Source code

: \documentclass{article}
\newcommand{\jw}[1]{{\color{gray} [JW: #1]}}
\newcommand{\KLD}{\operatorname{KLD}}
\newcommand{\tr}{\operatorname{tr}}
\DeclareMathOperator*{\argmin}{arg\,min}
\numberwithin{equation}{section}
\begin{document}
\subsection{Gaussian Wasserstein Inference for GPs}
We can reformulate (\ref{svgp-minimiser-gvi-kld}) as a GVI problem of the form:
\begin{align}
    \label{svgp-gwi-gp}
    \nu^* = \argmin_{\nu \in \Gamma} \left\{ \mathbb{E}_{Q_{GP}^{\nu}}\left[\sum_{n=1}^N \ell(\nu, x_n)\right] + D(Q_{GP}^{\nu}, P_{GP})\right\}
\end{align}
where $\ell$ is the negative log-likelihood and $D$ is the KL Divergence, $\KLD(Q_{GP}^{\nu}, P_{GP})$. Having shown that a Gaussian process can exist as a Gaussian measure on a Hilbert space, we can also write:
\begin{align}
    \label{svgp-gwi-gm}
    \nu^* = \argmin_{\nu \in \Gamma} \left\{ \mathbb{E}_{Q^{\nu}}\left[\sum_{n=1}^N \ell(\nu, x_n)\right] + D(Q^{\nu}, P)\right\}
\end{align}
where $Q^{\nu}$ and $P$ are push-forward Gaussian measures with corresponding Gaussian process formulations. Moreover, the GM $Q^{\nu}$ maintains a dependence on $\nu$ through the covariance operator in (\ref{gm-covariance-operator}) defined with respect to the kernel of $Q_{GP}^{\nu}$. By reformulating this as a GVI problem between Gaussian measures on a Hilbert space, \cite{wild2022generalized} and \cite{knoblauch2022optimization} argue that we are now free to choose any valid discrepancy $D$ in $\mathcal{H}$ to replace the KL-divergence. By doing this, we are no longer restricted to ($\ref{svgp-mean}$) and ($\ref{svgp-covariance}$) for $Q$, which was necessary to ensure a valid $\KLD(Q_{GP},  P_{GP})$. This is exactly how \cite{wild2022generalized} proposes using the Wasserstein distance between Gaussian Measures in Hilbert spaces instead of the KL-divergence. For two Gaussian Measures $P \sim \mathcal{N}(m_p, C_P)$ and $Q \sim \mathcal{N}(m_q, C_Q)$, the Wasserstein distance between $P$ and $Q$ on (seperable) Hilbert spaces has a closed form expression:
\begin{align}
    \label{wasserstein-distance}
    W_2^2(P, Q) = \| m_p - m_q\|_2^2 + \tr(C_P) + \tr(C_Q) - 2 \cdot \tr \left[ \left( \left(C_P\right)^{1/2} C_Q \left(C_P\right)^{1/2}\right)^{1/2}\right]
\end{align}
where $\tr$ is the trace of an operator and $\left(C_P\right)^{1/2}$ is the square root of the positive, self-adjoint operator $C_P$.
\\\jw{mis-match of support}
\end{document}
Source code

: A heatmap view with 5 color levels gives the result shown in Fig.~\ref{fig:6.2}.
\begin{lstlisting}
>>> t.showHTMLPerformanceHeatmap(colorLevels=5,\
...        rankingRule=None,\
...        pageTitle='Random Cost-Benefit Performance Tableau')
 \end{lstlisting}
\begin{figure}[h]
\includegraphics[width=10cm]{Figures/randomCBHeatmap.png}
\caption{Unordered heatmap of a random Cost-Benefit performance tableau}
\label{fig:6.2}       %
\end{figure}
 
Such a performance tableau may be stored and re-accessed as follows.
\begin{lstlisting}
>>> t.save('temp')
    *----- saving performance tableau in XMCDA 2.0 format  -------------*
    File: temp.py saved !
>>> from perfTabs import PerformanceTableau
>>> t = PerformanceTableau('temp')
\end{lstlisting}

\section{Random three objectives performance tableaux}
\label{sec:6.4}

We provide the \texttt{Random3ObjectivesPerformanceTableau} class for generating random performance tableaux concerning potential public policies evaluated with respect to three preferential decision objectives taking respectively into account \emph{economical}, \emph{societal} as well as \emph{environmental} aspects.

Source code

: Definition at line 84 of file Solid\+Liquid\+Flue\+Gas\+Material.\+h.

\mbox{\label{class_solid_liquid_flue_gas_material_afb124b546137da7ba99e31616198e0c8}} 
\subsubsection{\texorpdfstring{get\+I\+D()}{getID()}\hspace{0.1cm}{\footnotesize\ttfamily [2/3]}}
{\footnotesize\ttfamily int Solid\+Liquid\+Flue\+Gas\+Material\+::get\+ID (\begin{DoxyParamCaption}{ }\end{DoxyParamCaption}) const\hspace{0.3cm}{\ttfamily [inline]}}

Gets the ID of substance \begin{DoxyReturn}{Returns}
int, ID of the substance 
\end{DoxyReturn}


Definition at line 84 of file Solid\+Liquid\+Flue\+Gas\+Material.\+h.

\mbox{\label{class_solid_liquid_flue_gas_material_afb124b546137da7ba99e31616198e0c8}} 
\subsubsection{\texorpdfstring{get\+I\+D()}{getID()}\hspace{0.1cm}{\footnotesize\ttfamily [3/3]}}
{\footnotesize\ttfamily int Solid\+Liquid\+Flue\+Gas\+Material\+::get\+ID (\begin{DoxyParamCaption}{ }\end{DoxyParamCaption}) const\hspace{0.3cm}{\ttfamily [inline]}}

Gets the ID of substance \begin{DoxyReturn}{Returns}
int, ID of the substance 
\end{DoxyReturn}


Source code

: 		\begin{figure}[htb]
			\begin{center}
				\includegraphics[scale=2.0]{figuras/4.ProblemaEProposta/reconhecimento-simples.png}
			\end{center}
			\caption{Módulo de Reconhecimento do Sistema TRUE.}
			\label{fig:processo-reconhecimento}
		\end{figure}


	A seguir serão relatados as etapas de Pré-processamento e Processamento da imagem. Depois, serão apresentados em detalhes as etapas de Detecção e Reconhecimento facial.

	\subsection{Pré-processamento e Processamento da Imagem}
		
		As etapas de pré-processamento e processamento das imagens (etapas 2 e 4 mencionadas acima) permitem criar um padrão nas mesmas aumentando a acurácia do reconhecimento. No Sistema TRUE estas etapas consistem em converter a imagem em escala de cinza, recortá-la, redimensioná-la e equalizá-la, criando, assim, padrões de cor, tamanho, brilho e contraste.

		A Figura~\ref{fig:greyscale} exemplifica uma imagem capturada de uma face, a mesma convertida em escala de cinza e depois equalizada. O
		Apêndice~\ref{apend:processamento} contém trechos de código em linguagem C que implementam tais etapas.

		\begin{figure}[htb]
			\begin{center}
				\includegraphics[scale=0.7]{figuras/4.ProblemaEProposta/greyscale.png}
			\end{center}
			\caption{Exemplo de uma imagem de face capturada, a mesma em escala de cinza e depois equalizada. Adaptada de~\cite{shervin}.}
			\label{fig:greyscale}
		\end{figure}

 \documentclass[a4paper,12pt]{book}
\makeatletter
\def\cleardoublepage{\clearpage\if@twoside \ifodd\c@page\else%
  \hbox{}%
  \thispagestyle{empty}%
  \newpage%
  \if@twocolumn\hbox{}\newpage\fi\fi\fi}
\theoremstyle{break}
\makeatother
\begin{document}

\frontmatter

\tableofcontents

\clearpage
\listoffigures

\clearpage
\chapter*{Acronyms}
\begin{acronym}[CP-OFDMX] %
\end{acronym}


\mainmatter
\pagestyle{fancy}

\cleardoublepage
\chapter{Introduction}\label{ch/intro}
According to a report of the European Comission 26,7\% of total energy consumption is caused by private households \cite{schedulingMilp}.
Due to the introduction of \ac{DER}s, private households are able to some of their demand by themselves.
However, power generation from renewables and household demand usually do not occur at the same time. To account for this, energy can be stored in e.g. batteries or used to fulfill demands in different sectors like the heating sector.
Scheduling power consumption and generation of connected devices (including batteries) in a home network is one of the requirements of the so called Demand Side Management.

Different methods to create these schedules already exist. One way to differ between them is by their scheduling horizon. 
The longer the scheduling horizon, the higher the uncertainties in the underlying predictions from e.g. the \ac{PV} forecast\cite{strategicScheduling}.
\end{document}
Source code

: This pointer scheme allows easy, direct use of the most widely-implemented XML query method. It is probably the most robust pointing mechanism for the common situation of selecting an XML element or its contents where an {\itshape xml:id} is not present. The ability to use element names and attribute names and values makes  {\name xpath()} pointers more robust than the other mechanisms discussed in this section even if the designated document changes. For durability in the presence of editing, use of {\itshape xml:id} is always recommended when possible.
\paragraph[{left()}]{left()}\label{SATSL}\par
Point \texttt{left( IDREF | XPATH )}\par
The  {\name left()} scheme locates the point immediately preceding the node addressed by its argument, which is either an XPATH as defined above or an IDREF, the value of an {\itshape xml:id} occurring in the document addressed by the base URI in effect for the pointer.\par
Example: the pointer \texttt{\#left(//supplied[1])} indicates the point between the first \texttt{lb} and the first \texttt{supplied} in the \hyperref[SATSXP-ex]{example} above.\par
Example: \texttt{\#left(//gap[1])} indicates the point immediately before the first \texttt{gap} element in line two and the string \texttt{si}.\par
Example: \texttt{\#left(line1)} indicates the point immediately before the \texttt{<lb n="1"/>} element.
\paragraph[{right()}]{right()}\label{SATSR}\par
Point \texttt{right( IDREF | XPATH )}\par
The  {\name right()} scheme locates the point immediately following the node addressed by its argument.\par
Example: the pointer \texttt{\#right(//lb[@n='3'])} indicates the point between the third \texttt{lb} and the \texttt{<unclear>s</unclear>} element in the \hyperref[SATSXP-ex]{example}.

What the task requires => Return the lines of the records that include the string "face".

Response to this exercise =>
		A Figura~\ref{fig:greyscale} exemplifica uma imagem capturada de uma face, a mesma convertida em escala de cinza e depois equalizada. O
			\caption{Exemplo de uma imagem de face capturada, a mesma em escala de cinza e depois equalizada. Adaptada de~\cite{shervin}.}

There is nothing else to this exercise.